I am really excited to announce a very significant step forward with the Nominal Roll project. All letters, A-Z have now been created and populated with all aircrew names that appear on the Roll as operational aircrew.
In addition to this, “A” has been completed based on the first pass of information held in the database.
I have said many times before, the term ‘completed’ is a very relative one. It seems each time I return to an individual and metaphorically stare at them, another small piece of information comes to light and thus can be added – contacts this week alone have added the first names of 5 of the boys.
Additionally to this, I have dragged Kevin and Chris on board and we have had a massive increase in photographs of Squadron members, as well as new information to add.
At this point we have 431 photographs – 12% of the 3578 individuals listed – I am sure we will find many more – with your help!
Also, for easier access and perhaps to catch the eye of new visitors to the site, I have now created a specific top menu item that takes you to the downloadable aircrew information form – PLEASE if you haven’t filled one in, or thought about it and then forgot – go back, roll up your sleeves, put on your glasses, make a cup of tea and make your contribution to the Squadron, this site and the individual you are remembering!
Many thanks to Kevin for providing me with advance warning that today is Ralph Brumwell’s 100th birthday – I am sure you will all join with me in wishing Ralph the most heartfelt wishes on this remarkable milestone.
This notable event also gives me an excuse to make use of the Nominal Roll database to provide the following summary of Ralph’s time with the Squadron!
Ralph William Brumwell, D.F.C. RAF 127140 – Pilot Born on Saturday, 24 July 1920. Arrived Saturday, 20 May 1944 at R.A.F. Mepal, Cambridgeshire, aged 23 from No.31.Base.
1st Tour Ops total with Squadron – 27 total sorties undertaken 28 (96 % completion rate)
Undertook 28 Ops as Pilot , including 1 DNC – 17/07/1944 Attack Against Vaires
Tour History 27/05/1944 Attack Against Aachen, 28/05/1944 Attack Against Angers, 30/05/1944 Attack Against Boulogne, 31/05/1944 Attack Against Trappes, 02/06/1944 Attack Against Wissant, 12/06/1944 Attack Against Gelsenkirchen, 14/06/1944 Attack Against Le Havre, 21/06/1944 Attack Against Domleger, 23/06/1944 Attack Against L’Hey, 24/06/1944 Attack Against Rimeux, 30/06/1944 Attack Against Villers Bocage, 02/07/1944 Daylight Attack Against Beauvoir, 07/07/1944 Attack Against Vaires, 10/07/1944 Attack Against Nucourt, 12/07/1944 Attack Against Vaires, 15/07/1944 Attack Against Chalons Sur Marne, 17/07/1944 Attack Against Vaires (DNC), 18/07/1944 Attack Against Cagny, 01/08/1944 Attack Against Le Nieppe, 12/08/1944 Mining in the Gironde Estuary, 14/08/1944 Attack Against Hamel, 15/08/1944 Attack Against The Aerodrome at St. Trond, 16/08/1944 Attack Against Stettin, 18/08/1944 Attack Against Bremen, 29/08/1944 Attack Against Stettin, 31/08/1944 Attack Against Pont Reny, 05/09/1944 Attack Against Le Havre, 06/09/1944 Attack Against Harqueboc Le Havre
Operational Duration (first to last Op) – 3 months 10 days
Posted out from 75(NZ) Squadron Monday, 25 September 1944. Time with Squadron – 4 months 5 days
Awards & Citations LONDON GAZETTE 8th of December 1944 Distinguished Flying Cross Ralph William BRUMWELL (127140), R.A.F.V.R., 75(N.Z.) Sqn
This officer has completed many operational sorties against a wide variety of targets in Germany and Northern France. He has shown himself to be a cool and resourceful captain of aircraft and has displayed outstanding courage and keenness to engage the enemy. In August 1944, Flight Lieutenant’ s aircraft was detailed to attack a target at Le Nieppe. Several hits were sustained by anti-aircraft and on engine was rendered unserviceable. Although the damage to his aircraft was severe, he successfully flew it back to base and execute a perfect landing.
=-=-=-=-=
[PROBLEMS AND TASKS]
1. In the Nominal Roll update, restate the part that opens with the words containing "In addition to" and closes with "of the boys.", putting "archive" in place of "database".
2. Give every date in the tour history of the Nominal Roll update on which an attack against Vaires is listed.
=-=-=-=-=
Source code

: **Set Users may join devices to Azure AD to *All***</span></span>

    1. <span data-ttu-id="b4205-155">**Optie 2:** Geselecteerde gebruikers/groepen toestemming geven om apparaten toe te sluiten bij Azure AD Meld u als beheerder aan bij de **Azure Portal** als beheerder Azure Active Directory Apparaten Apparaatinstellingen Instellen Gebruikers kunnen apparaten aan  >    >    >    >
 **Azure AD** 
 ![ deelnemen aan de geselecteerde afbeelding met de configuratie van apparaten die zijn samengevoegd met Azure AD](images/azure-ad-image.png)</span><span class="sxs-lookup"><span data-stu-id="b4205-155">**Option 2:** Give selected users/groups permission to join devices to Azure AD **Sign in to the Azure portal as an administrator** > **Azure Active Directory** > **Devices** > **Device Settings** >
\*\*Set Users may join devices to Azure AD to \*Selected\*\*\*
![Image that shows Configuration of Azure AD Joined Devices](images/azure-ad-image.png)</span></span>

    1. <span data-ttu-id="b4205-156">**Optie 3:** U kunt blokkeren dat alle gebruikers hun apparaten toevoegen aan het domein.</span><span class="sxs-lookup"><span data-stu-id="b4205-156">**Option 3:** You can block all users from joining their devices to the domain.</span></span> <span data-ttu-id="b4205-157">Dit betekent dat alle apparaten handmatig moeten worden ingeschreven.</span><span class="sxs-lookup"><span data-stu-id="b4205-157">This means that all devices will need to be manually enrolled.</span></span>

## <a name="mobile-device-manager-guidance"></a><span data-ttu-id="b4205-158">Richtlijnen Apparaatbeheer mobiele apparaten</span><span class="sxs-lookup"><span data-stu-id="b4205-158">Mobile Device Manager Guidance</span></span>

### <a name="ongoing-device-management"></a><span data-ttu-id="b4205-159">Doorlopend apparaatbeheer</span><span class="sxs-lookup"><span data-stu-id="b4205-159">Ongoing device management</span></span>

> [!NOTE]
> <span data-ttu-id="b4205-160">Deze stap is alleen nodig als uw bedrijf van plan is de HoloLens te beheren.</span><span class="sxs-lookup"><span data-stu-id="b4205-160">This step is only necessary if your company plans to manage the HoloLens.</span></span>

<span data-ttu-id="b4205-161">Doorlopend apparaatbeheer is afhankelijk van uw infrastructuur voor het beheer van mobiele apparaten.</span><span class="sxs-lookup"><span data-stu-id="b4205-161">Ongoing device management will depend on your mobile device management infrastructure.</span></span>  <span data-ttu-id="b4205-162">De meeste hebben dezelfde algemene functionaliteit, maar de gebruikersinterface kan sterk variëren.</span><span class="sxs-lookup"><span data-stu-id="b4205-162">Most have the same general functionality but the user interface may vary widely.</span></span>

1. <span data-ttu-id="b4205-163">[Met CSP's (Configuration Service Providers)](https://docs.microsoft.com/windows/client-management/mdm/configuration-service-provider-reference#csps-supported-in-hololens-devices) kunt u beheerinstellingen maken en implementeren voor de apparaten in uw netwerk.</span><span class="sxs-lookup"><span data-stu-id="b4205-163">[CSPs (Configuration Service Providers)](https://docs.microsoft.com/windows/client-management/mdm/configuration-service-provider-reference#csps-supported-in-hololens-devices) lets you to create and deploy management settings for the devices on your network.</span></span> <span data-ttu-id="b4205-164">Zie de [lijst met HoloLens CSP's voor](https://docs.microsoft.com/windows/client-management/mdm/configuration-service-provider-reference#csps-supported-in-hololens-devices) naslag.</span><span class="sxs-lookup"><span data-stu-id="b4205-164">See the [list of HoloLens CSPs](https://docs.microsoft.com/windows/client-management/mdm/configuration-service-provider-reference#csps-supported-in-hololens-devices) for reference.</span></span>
=-=-=-=-=
[YOUR RESPONSES]
1.
In addition to this, “A” has been completed based on the first pass of information held in the archive.
I have said many times before, the term ‘completed’ is a very relative one. It seems each time I return to an individual and metaphorically stare at them, another small piece of information comes to light and thus can be added – contacts this week alone have added the first names of 5 of the boys.

2. 07/07/1944, 12/07/1944, 17/07/1944